For the entries below, the result should be an exact transcription of the lines from the one with "index tip: (490, 355)" up to and including the one with "pinky tip: (486, 456)", and only those.

[Stored data]
<<<<

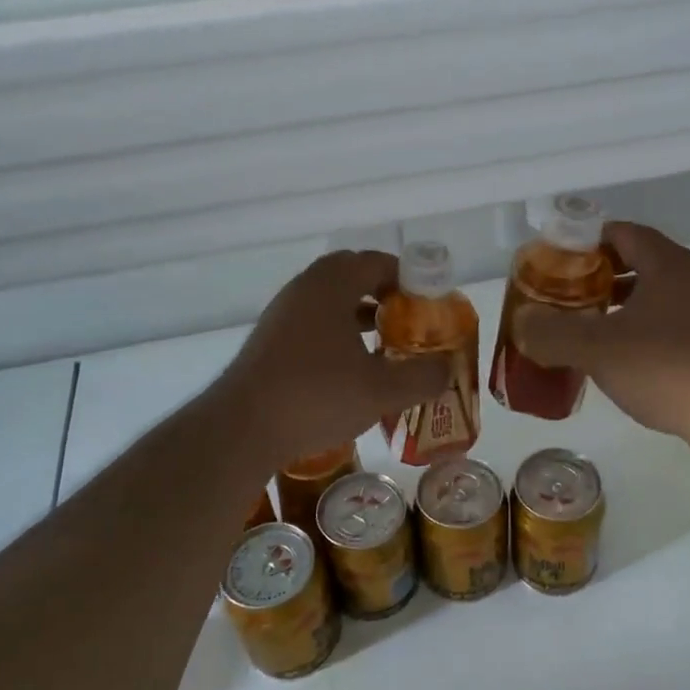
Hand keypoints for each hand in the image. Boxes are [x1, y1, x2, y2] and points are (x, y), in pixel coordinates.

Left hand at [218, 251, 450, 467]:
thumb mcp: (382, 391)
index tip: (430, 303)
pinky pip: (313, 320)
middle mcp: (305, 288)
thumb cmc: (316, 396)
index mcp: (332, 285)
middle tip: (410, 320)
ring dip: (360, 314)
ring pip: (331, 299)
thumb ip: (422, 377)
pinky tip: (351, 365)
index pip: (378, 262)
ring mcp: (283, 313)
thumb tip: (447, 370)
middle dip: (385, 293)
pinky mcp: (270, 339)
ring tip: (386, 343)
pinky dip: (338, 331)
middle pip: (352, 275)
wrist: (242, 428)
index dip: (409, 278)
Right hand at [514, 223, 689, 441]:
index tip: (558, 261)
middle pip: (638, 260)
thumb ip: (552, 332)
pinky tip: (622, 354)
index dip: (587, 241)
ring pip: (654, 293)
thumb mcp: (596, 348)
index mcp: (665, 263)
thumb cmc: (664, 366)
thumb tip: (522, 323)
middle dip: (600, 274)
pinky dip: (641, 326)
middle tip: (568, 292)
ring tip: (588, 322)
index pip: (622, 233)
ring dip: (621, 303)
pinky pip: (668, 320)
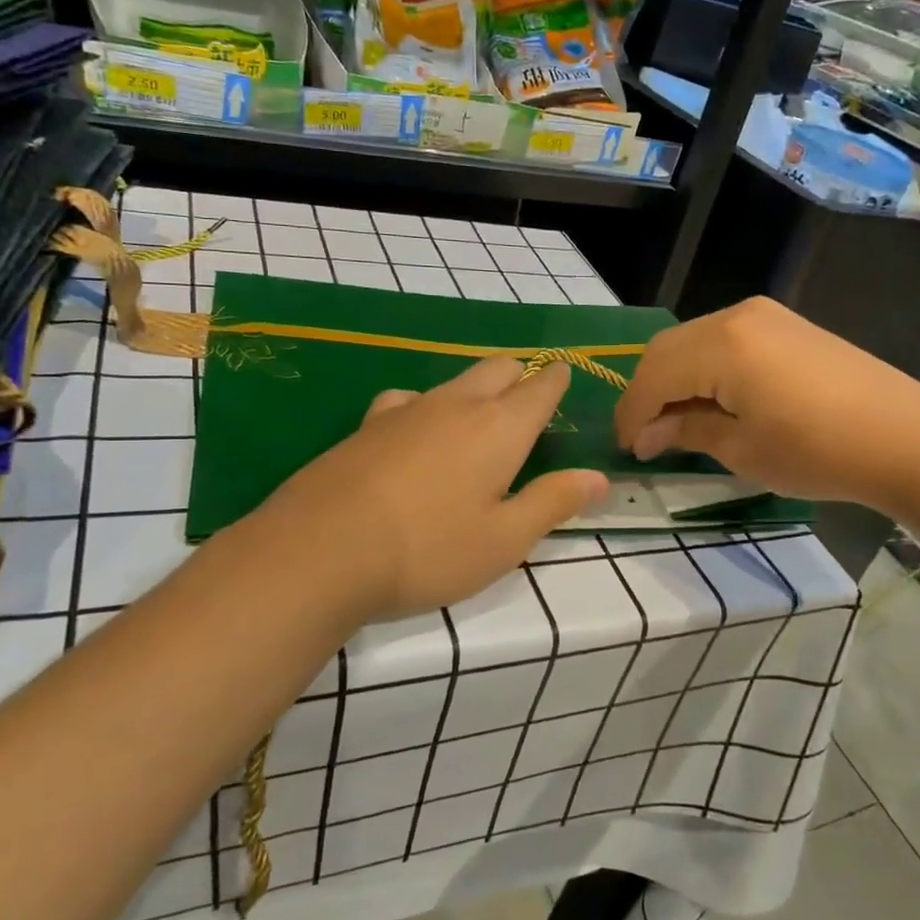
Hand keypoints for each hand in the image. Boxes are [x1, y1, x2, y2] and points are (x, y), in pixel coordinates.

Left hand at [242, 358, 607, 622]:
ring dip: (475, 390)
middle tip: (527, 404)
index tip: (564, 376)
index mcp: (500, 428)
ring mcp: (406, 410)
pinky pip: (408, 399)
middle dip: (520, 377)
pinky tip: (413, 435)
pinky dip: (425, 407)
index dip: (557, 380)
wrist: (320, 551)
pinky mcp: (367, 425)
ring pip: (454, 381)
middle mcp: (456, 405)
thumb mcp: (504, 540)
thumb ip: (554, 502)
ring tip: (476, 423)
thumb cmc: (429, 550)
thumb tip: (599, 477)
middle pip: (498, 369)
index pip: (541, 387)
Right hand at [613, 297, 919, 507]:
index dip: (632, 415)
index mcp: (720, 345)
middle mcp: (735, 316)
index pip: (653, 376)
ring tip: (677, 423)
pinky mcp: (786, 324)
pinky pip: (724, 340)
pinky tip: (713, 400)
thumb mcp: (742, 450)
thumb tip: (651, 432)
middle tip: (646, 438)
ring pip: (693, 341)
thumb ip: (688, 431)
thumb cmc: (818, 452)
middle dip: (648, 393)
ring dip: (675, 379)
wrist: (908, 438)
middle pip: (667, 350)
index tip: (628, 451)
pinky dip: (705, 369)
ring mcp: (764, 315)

>>>>
<<<<

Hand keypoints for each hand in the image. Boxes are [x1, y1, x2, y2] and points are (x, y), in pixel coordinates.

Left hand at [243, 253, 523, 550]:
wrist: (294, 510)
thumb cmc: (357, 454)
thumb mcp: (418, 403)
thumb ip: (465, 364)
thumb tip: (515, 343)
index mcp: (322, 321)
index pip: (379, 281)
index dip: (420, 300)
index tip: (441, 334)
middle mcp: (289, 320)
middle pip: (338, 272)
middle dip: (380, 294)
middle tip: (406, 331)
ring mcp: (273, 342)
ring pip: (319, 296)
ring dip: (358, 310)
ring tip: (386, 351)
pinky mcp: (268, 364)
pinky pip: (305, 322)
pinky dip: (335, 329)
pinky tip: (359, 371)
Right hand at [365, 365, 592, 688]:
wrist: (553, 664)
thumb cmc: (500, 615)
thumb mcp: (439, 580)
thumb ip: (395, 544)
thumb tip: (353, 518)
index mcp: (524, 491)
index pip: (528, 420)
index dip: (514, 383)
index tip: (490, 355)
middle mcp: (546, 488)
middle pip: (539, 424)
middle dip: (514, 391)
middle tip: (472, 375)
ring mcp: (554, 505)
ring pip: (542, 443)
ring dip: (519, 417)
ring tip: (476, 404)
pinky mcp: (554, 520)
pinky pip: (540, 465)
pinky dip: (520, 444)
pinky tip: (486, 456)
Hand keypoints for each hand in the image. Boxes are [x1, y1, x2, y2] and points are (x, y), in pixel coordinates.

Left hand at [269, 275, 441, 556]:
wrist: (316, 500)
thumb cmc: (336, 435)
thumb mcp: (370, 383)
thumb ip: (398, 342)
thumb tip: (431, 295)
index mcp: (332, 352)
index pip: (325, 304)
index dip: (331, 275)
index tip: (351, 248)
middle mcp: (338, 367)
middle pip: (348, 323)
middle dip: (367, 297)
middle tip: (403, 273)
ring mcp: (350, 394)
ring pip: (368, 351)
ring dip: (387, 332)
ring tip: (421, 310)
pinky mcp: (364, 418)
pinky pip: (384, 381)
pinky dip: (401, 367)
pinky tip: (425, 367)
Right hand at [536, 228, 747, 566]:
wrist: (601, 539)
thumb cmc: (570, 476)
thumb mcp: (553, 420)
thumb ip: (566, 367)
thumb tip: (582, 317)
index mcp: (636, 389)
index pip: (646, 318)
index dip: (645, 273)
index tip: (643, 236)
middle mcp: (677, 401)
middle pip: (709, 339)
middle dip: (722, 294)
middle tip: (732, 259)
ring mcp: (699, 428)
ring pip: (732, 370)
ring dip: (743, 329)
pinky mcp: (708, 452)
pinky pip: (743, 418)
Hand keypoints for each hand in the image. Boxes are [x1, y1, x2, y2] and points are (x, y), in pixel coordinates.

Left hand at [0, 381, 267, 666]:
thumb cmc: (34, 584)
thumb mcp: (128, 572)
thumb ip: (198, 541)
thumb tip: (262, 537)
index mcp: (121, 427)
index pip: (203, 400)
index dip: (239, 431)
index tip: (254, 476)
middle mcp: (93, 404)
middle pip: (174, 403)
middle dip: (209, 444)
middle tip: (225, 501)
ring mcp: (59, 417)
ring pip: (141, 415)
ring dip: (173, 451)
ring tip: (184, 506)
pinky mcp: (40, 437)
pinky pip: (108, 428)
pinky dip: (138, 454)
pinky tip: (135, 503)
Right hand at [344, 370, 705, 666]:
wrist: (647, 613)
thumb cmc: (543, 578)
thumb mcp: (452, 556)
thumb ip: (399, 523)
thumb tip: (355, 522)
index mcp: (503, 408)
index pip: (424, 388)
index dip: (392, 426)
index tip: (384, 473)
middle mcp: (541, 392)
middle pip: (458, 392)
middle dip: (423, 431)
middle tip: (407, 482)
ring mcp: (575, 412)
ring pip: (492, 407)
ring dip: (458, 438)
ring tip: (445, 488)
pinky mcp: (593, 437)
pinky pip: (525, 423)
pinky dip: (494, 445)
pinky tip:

>>>>

- [SOLUTION]
index tip: (490, 355)
middle mcp: (546, 488)
middle pip: (539, 424)
middle dip: (514, 391)
middle tip: (472, 375)
ring mcp: (554, 505)
ring pip: (542, 443)
ring dip: (519, 417)
ring tip: (476, 404)
pinky mcp: (554, 520)
pinky pip: (540, 465)
pinky dip: (520, 444)
pinky tip: (486, 456)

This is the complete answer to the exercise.